WORK INSTRUCTIONS: Please convert the material from its first line through the line containing "determined by: Morales, J. F." into a Markdown table with the columns Row and Line, giving each row's number under Row and the line itself under Line and leaving out blank lines.

Extracted records:
····················

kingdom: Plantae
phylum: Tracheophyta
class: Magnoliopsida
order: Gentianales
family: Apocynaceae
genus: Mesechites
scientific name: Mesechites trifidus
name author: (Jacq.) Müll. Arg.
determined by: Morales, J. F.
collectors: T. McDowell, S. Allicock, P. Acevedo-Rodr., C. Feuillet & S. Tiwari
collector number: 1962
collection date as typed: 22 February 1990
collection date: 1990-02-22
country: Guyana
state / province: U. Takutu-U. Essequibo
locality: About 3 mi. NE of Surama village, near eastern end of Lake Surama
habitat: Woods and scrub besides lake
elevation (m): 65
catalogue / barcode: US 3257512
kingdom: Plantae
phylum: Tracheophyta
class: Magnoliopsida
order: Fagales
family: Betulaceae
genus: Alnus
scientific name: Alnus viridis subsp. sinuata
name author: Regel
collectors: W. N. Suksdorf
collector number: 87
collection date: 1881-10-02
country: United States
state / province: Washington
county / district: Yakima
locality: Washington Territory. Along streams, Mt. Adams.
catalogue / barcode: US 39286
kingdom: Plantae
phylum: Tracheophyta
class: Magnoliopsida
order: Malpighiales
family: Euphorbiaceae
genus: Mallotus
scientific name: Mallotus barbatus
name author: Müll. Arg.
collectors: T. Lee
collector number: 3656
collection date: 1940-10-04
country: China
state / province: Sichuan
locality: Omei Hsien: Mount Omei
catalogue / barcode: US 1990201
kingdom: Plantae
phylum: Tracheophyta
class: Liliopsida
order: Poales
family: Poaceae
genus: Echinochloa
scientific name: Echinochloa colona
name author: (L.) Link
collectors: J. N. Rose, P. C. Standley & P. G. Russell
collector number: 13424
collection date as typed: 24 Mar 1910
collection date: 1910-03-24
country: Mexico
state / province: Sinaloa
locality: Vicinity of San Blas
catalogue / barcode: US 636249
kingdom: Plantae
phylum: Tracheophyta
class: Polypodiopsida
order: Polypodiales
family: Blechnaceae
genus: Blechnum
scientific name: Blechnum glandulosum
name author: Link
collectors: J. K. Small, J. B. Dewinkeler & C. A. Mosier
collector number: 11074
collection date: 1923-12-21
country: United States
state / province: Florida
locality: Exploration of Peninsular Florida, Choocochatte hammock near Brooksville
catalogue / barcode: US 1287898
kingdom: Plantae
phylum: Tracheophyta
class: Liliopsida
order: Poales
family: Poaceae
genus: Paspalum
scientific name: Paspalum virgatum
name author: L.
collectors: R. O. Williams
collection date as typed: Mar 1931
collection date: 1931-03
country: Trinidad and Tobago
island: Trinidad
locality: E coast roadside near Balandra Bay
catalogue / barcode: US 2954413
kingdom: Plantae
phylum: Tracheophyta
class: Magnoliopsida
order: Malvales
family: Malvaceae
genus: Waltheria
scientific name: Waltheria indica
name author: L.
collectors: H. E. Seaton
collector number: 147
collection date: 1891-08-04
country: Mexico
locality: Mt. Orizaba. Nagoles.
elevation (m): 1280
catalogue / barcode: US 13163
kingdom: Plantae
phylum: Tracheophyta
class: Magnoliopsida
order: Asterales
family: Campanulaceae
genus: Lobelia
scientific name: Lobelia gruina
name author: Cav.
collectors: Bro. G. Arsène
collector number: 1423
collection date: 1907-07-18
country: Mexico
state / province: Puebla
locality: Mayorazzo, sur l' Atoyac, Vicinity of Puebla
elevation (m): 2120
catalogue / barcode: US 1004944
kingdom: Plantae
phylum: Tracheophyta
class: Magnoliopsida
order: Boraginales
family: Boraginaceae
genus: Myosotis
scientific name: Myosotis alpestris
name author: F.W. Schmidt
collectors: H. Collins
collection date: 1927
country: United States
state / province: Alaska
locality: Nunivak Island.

····················

THE SOLUTION:
| Row | Line |
|---|---|
| 1 | kingdom: Plantae |
| 2 | phylum: Tracheophyta |
| 3 | class: Magnoliopsida |
| 4 | order: Gentianales |
| 5 | family: Apocynaceae |
| 6 | genus: Mesechites |
| 7 | scientific name: Mesechites trifidus |
| 8 | name author: (Jacq.) Müll. Arg. |
| 9 | determined by: Morales, J. F. |